空になった容器は放り投げられ、霧の中に呑まれると、ガラスの砕け散った音だけが、虚しく響いた。
アギリミノフは腹部から刃を抜き取り、リーリンの血が噴き出す前に、傷を素早く手当てした。
完全に傷が塞がった彼女は、けれど人間の目をしていない。
そして、彼女の耳元に口を近づけ、悪魔が囁く。
「さあ。リーリン。あの男の子を殺すんだ」
「い、や。だ――はい。分かりマシ、た」
身体が小刻みに震えている。残されている自我が抵抗しているのだ。
ぎこちない動作で槍を掴み、彼女は魔力を流し込むよう操作された。
刃が形成されそうになるが、波のように揺れ続けているため、形状が固定されない。
「まあ、それでもいいよ。レッツゴー」
機械から送り出される命令が、リーリンの精神を破壊し、理性を略奪する。
「や、やめ、て。はい。殺します」
否定と共に引きずり出される朱色の魔力。
目尻に涙を蓄えたまま、リーリンは黒斗に槍を振るう。
ほとんど体力が残っていない黒斗は、倒れ込むように槍を避け、地面を転がりながら距離を取った。ふらつく足に踏ん張りを利かせ、何とか立ち上がる。

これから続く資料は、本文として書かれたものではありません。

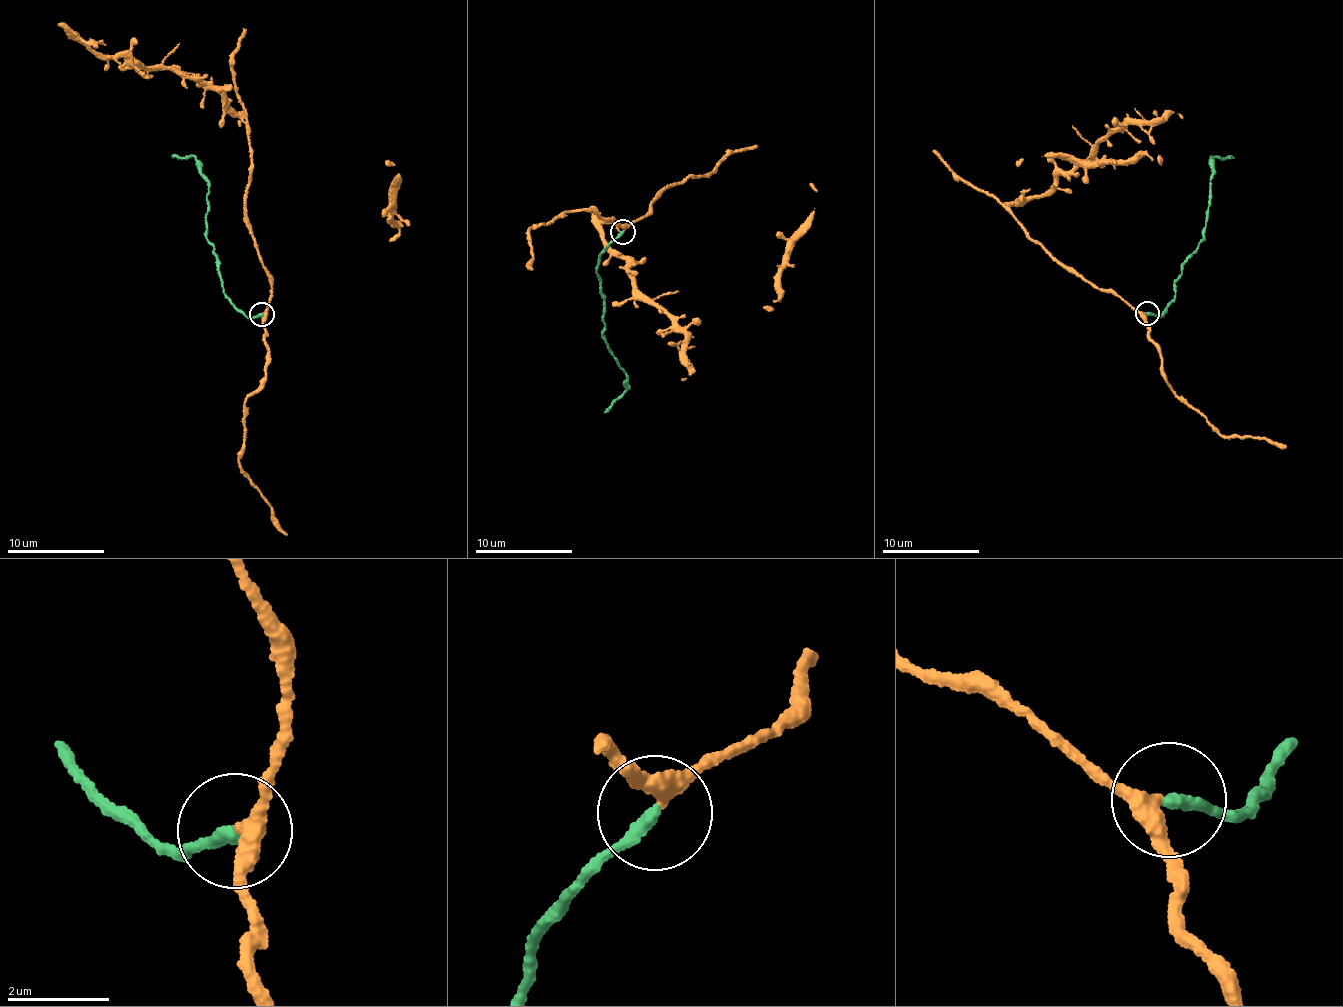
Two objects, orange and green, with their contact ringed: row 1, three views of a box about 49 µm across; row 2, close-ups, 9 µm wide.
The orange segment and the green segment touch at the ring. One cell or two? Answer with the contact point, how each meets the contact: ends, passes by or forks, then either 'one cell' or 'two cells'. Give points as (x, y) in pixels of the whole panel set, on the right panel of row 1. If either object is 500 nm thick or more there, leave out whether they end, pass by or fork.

数メートル先には、槍を真っ直ぐに構えるリーリンがいた。首を横に振り続ける彼女の顔は、涙でぐしゃぐしゃになっている。
(やべぇ……オレも、もう、体力が……)
ぼやけ始めた視界。迫り来る槍。
黒斗は、今度こそ自分の死を受け入れた。
「や、だ、いや、だ、ぁ…………。いやぁあああ!!!!」
◇
ドームの外にある建造物の屋上から、その傍観者は戦闘の行方を見守っていた。
霧で包まれているが、その傍観者は戦況を窺うことができた。
今の戦況は明らかに勇者側が劣勢だ。護衛役の娘が洗脳されてしまい、あの科学者の操り人形になっているではないか。
「我が行くしかないか」
基本的には手を出すなと言われていたが、傍観者は緊急時における独断を行使し、意を決して飛んだ。
淡い発色を見せる、透き通った薄花色。
それは、傍観者が纏うオーラの色だった。
流れ星のような軌跡を描き、傍観者はドームに体当たりをして、それを突き破った。
「や、だ、いや、だ、ぁ…………。いやぁあああ!!!!」
傍観者が、くるり、と一回転して地面に着地する。
「やれやれ。突入早々、小娘の世話か」
降り立った『白き魔獣』は、開口一番愚痴をこぼす。
「少々手荒だが、許せ」
魔獣は目を大きく見開き、次の瞬間、大気を揺るがすほどの魔力を解き放った。
巻き上がる突風により、リーリンの足は止まり、逆に吹き飛ばされてしまった。
受け身が取れず、彼女はそのまま地面に落下する。
破られたバリアの穴から煙が続々と流出していき、白く塗り潰された世界は、元の色を取り戻した。
霞の中から現れたのは、美しい薄花色の光に包まれた一匹の魔獣。
汚れを知らない毛並みと、螺旋を描きながら舞う粉雪。
その姿は、さながら白狐のようで、どこか触れ難い気品さえ持ち合わせていた。